Convierte en una lista JSON de cadenas solo el tramo que empieza en la línea que contiene "this specimen: 8.50" y termina en la que contiene "Report: 9 h 48 min", ambas incluidas. Pon una cadena por línea y deja fuera las líneas en blanco.

-------------------------

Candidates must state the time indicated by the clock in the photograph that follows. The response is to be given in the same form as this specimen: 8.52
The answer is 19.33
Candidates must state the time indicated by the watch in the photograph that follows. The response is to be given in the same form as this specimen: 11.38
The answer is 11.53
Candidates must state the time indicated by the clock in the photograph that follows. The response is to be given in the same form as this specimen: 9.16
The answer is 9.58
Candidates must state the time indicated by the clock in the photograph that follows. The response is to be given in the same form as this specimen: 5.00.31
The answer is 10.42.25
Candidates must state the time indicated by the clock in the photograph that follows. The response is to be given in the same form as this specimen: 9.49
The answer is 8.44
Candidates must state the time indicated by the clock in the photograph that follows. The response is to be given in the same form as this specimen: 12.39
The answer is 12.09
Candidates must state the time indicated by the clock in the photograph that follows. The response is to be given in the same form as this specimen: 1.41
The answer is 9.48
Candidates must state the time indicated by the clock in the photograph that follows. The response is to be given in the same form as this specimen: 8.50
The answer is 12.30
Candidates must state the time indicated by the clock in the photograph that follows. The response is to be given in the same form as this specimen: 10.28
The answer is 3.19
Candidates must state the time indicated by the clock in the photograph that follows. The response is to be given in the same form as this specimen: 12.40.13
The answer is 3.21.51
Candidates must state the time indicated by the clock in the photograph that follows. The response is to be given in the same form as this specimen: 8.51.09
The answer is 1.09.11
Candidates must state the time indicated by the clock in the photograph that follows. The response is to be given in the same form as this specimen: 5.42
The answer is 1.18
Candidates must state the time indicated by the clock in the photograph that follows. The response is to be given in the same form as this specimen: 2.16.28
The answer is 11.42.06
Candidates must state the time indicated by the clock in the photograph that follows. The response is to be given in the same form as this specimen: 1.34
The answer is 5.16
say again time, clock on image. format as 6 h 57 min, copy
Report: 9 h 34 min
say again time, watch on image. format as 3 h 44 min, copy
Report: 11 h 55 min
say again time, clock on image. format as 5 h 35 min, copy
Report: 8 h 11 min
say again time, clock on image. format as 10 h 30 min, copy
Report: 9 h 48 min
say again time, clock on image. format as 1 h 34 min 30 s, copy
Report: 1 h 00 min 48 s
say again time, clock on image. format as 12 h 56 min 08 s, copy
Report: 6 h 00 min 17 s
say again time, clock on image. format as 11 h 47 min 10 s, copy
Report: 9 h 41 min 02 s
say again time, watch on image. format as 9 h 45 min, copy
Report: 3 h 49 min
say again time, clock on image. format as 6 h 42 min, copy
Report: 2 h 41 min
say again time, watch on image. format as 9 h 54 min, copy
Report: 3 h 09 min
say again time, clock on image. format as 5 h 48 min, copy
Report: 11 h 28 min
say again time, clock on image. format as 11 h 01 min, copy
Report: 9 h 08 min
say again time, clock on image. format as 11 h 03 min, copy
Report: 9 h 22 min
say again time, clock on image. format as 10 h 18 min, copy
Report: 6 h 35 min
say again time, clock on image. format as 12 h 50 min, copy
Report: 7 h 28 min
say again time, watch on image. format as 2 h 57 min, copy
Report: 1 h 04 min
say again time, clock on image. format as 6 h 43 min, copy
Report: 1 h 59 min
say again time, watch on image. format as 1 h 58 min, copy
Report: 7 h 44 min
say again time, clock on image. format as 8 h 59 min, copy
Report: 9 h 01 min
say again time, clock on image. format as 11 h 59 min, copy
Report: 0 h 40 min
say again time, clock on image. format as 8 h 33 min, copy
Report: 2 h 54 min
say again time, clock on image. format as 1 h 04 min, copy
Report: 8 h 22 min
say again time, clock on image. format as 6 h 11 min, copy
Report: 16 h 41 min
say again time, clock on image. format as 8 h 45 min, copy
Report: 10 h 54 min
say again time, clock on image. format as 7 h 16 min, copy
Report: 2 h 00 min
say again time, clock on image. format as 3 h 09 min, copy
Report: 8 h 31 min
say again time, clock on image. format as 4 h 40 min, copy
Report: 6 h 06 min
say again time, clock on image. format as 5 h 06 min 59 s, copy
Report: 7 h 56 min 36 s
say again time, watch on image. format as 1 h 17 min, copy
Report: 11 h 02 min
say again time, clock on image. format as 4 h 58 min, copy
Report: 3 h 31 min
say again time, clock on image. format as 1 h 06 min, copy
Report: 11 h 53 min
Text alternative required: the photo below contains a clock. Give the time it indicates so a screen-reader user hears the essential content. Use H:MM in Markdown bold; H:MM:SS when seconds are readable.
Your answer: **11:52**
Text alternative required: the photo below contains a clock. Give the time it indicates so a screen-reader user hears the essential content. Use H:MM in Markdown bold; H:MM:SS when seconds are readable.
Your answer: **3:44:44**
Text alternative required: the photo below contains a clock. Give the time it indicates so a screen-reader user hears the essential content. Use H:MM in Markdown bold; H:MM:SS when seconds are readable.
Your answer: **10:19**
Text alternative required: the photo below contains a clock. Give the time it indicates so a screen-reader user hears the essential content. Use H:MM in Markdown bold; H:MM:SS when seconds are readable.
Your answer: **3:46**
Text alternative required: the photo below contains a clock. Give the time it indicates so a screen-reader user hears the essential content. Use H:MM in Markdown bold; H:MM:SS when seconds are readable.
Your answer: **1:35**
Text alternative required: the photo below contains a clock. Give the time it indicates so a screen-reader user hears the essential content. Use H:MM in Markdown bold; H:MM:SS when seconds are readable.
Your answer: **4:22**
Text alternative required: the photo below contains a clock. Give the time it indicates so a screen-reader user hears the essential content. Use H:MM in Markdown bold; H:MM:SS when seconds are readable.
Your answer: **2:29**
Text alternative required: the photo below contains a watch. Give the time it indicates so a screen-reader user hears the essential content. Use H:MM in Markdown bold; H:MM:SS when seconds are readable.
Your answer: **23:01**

-------------------------

Solución:
[
  "Candidates must state the time indicated by the clock in the photograph that follows. The response is to be given in the same form as this specimen: 8.50",
  "The answer is 12.30",
  "Candidates must state the time indicated by the clock in the photograph that follows. The response is to be given in the same form as this specimen: 10.28",
  "The answer is 3.19",
  "Candidates must state the time indicated by the clock in the photograph that follows. The response is to be given in the same form as this specimen: 12.40.13",
  "The answer is 3.21.51",
  "Candidates must state the time indicated by the clock in the photograph that follows. The response is to be given in the same form as this specimen: 8.51.09",
  "The answer is 1.09.11",
  "Candidates must state the time indicated by the clock in the photograph that follows. The response is to be given in the same form as this specimen: 5.42",
  "The answer is 1.18",
  "Candidates must state the time indicated by the clock in the photograph that follows. The response is to be given in the same form as this specimen: 2.16.28",
  "The answer is 11.42.06",
  "Candidates must state the time indicated by the clock in the photograph that follows. The response is to be given in the same form as this specimen: 1.34",
  "The answer is 5.16",
  "say again time, clock on image. format as 6 h 57 min, copy",
  "Report: 9 h 34 min",
  "say again time, watch on image. format as 3 h 44 min, copy",
  "Report: 11 h 55 min",
  "say again time, clock on image. format as 5 h 35 min, copy",
  "Report: 8 h 11 min",
  "say again time, clock on image. format as 10 h 30 min, copy",
  "Report: 9 h 48 min"
]